The latest project from Masquespacio – and winner of the best Middle East & Africa restaurant award – Mo is a surrealist space elevating bakery designs to whole new heights. Located in Saudi Arabia’s Kohbar, founders Omar and Asim reached out to the Valencia-based studio with a brief to create a space that was out of this world, and that they did, with everything from a waterfall-like structure suspended above the bar where baked goods are displayed; a futuristic series of frosted pipe-like lamps suspended from the ceiling; a greyscale colour palette with silver and metallic finishes; and a fully-mirrored ceiling and diagonal metallic griddled windows on the façade. “It was clear from the beginning that Omar and Asim were ready to challenge us, and we were ready to challenge them,” says Christophe Penasse, co-founder of Masquespacio.
As to be expected with such a creative project, all furniture was crafted bespoke for Mo, with controllable RGB LED lighting incorporated to add colour and change the mood of the space when suits.

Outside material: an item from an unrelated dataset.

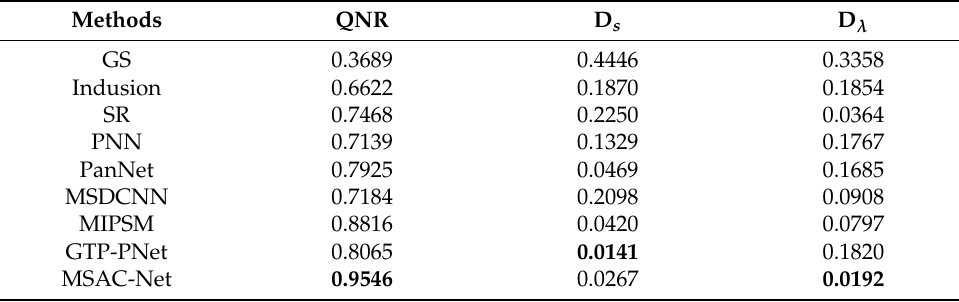
Table 10. Quality metrics of the different methods on the real QuickBird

All of these point to the key underlying theme of water in its three states – liquid, solid, and gas – on which the whole creative direction is based. Unique in its design language, and a far cry from the bright spaces we are so used to from Masquespacio, this could be one of the studio’s most daring projects yet.

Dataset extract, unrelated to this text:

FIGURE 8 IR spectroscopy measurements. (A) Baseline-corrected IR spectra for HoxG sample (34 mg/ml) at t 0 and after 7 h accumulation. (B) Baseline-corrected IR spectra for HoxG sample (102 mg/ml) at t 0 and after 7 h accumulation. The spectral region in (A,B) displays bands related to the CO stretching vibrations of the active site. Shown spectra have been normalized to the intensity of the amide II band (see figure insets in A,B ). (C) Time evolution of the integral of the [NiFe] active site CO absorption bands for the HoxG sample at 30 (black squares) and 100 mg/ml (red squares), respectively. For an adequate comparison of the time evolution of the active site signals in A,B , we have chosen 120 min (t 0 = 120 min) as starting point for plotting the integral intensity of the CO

Last but certainly not least, Imperfecto in Washington DC was named the most beautiful Americas restaurant which, spearheaded by Greek-Swedish studio OOAK Architects and drawing inspiration from the Mediterranean with its elegant and modern design, is a treat for both the eyes and the tastebuds. “Our goal with the interior of Imperfecto was to create a contemporary yet classic atmosphere that would strengthen the extraordinary culinary experience,” Maria Papafigou, architect and founding partner of OOAK tells Effect. “We are so proud of everyone who made this project a reality.”
All marble, wood and brass, this upscale eatery was also designed with input from photographer and art director Yiorgos Kordakis, and together, the team implemented a stylish blue-and-white colour scheme paired with neutral tones. In each of the three spaces (Imperfecto is divided up into a bar, main dining room and chef’s table), white walls and partitions have varying textures that reflect light in different ways.
Taking furniture design up a level, OOAK fitted each room with custom pieces and select designs from leading names such as Verpan and Marset, crafted from authentic materials including Greek and Italian marbles, brass and wood from different parts of the world. On entering, for example, guests will immediately come across a maître d stand made from burl wood and handmade ceramic pieces by artist Melina Xenaki, which sits alongside a crisp white marble bar lined with crimson bar stools. A statement abstract mural-photograph of a Greek quarry by Kordakis lines the wall behind, while a chef’s table area fitted with a communal table made of elm, leather-backed chairs and back wall covered with a zigzag-patterned screen made from terracotta tile are other particular design highlights.